My little sister and I competed to see who had the most dduk in our soup and I would regularly trick her to look away as I stole her dduk out of her soup bowl. I would have taken this secret to the grave, except that my conscience got the better of me as I watched my older daughter trick her younger sister into feeding her the dduk from the younger one’s soup bowl. I felt too guilty not to confess my own transgressions to my little sister.

With our bellies full from lunch, we would play traditional Korean games such as Yutnori with fearsome rivalry. Yutnori is a stick-throwing game with four wooden pallets (about ¾ inch in thickness with one side rounded like a moon and the other side flat), black or white tokens (like backgammon) and a cloth game board.

The parents would play Yutnori accompanied with the roar of either exclamation or disappointment depending on what they threw, carefully lining up and strategizing angles and geometry before their throws to get their desired stick play. Children simply threw the sticks with glee to hear the hollow clatter and clack of the falling sticks. These were the moments when I saw my parents as the young thirty-something year olds they actually were, playing a beloved game of their childhood.
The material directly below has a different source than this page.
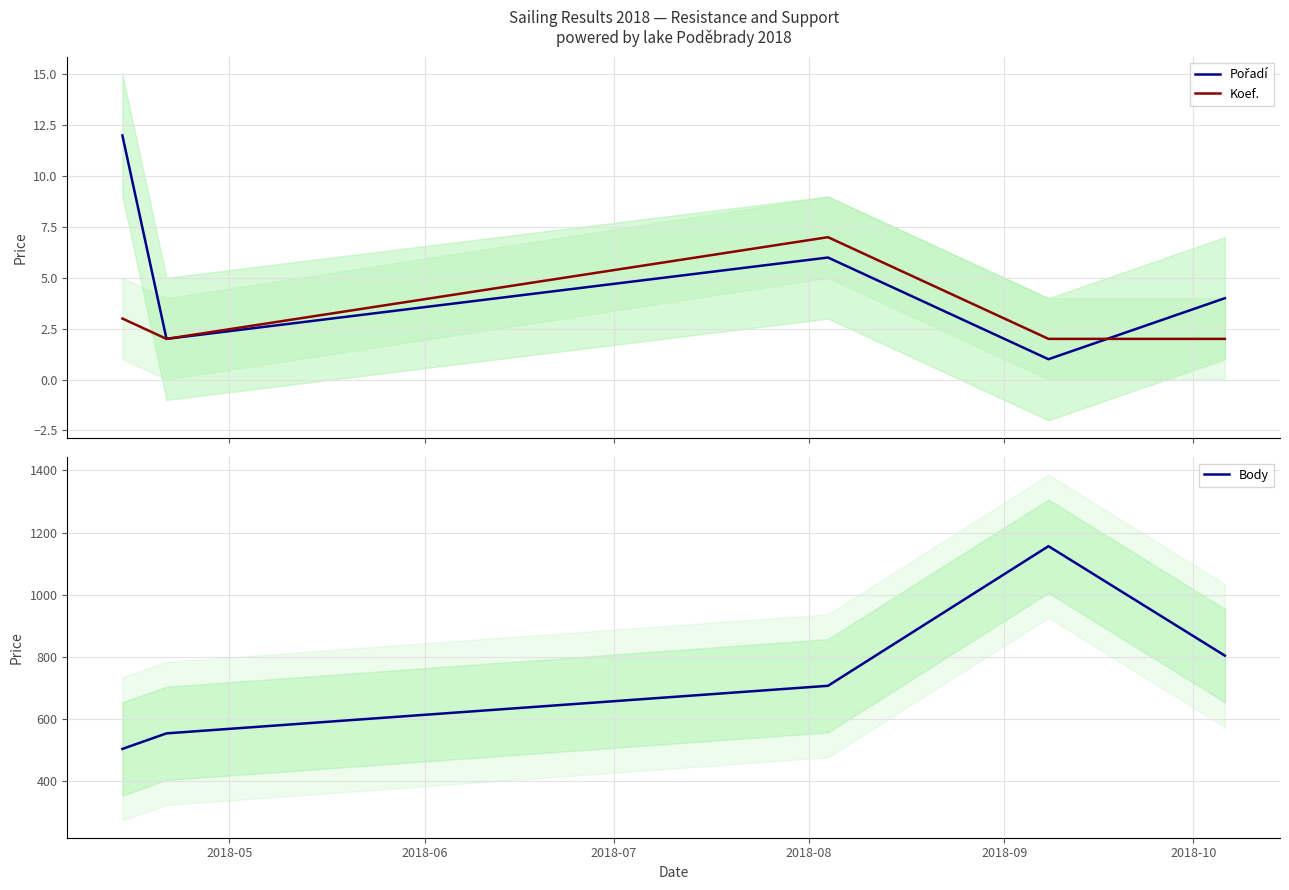

Reading right to left, what are all the values shown in this chart?

Pořadí: 4	1	6	2	12
Koef.: 2	2	7	2	3
Body: 804	1156	707	554	504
In addition to the festivities of the Korean Lunar New Year, the most important celebration of this holiday is chalrye: a shrine set up to remember, honor, and pay respects to the generations before us. The table overflows with fruits and special foods to celebrate the deceased. Typically held at the eldest son’s house, the eldest son performs a ceremonial rite with rice wine liquor and tea and everyone ends the ceremony with an eumbok (blessings). Similar to a communion, the partaking of the food and drink symbolizes the receipt of blessings from ancestors.
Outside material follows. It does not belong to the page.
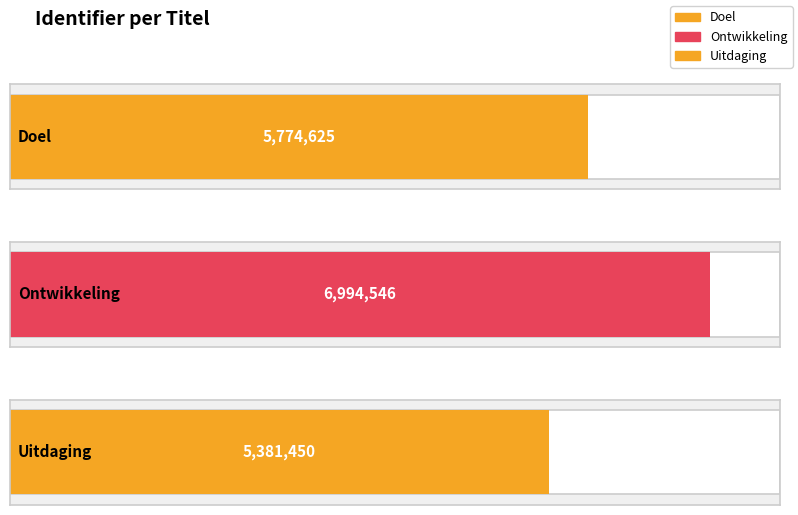

At which category does the chart reach its minimum across all series?

Uitdaging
In any culture, Eastern or Western, a new year metaphorically allows us to start afresh, rid ourselves of any bad luck, and celebrate the hope of what the new year can bring. In an eastern lunar calendar, there are twelve zodiac animals (rat, ox, tiger, rabbit, dragon, snake, horse, sheep, monkey, rooster, dog and pig) that the years cycle through along with elements (earth, wood, fire, water and metal) and yin/yang.

The story goes that Buddha invited all the animals of the world to visit him and only these twelve animals arrived. As a reward, Buddha honored them with a lunar year named for them in the order they arrived, rat arriving first. There are other fun variations of the story where the rat secured first place with its cunning.

This new year is the year of the white metal ox, the second year in the zodiac cycle. All my methodical and intense research on Google has pointed to a year of calm, stability and some good fortune for all zodiac signs. May you enjoy a Happy Lunar New Year and “Saehae bok mahnee bahduhsehyo!”